Speaking with the San Francisco Psychedelic Society, Bollinger and Harris said their aim is to standardize mushroom testing and make it more widely available, a vast departure from what is happening in the cannabis industry, which suffers from a lack of standardized testing. This is due in part to cannabis being federally illegal, but also intellectual property rights, which keep testing methods from being shared between labs, leading to varied results.

“We want this testing to be accessible to people beyond pharma and ivory towers,” Bollinger told Inverse. “And transferable, something that people can do in their own communities.”

Harris and Bollinger also didn’t want the Cup to mirror the diversity issues apparent at other psychedelic events. Harris, a political scientist and community organizer, sees psychedelics as a force for social good and wants The Psilocybin Cup to reflect these aspirations. 

“We decided to elevate and center the conversation on BIPOC and queer communities and women. A lot of other spaces will do this to make sure they check a box, but we did this to really elevate these voices. We’re just trying to shift paradigms here, have a good time, and give people some good information at the same time,” he told Mushroom Hour.

Fellow activist James McConchi of the Haight Street Shroom Shop in the Bay Area, told East Bay Express, “It’s clear that the end goal for them is community and not capital gains. There’s nothing wrong with profit, but we’ve moved away from venture capital, we’ve moved closer to ways to give back to the community. If it walks like a capitalist duck, it’s probably a duck. But what we’re building is a movement.”

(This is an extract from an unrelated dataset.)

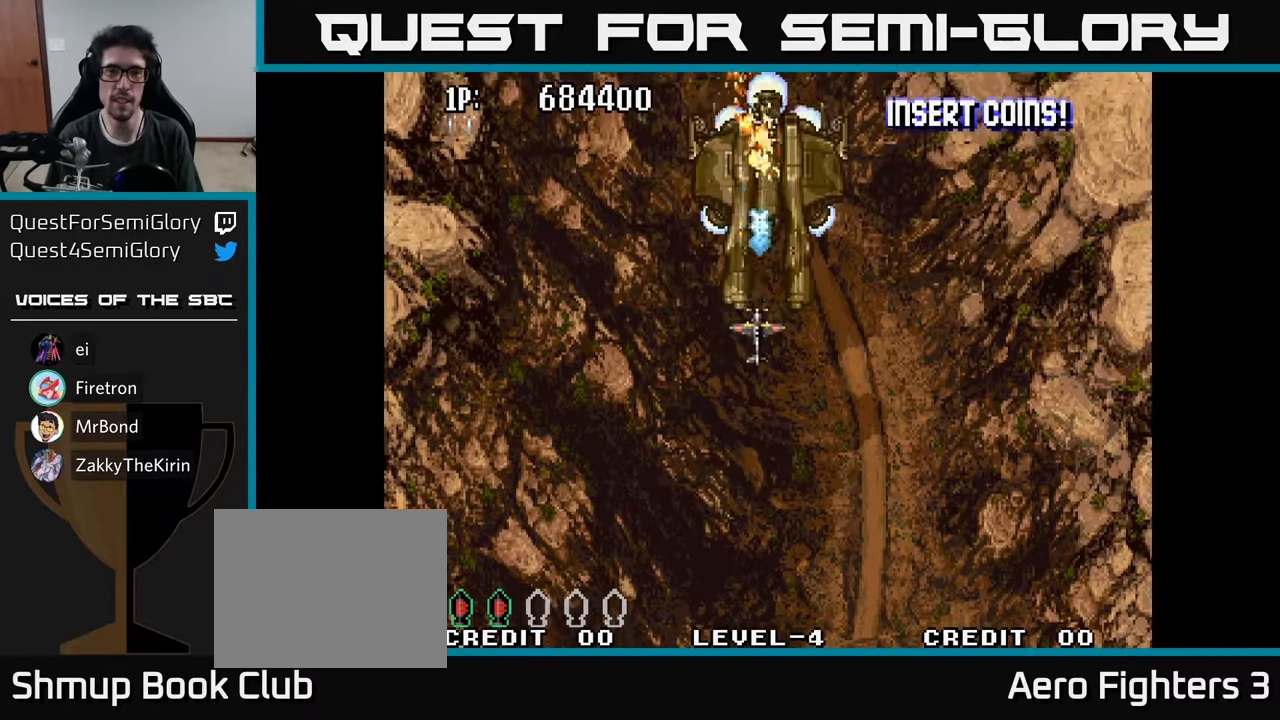
{"buttons": ["DPAD_DOWN"], "left_stick": "center", "right_stick": "center", "events": [[34, "DPAD_DOWN", "down"], [50, "A", "up"], [84, "DPAD_DOWN", "up"], [134, "A", "down"], [184, "A", "up"], [217, "DPAD_DOWN", "down"], [250, "A", "down"], [334, "A", "up"], [400, "A", "down"], [400, "DPAD_RIGHT", "down"], [434, "A", "up"], [467, "DPAD_RIGHT", "up"]]}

Oakland Hyphae is building that movement rapidly. Although the business is only about a year old, the team is gearing up to expand. They have started to organize pop-up events across the nation (making sure to pay every speaker, which not all conferences do) and will start offering subscription based testing services through Hyphae Labs. They are also planning the next Cup to take place on September 20 in Ann Arbor, Michigan, another city that recently decriminalized entheogens. 

“We took a leap of faith. But the community embraced it, the community supported it, the community asked for it,” Harris told Mushroom Hour. 

Registration for the fall Cup opens June 1st. 

And in case you were wondering, Oakland Hyphae found stems to be more potent than caps.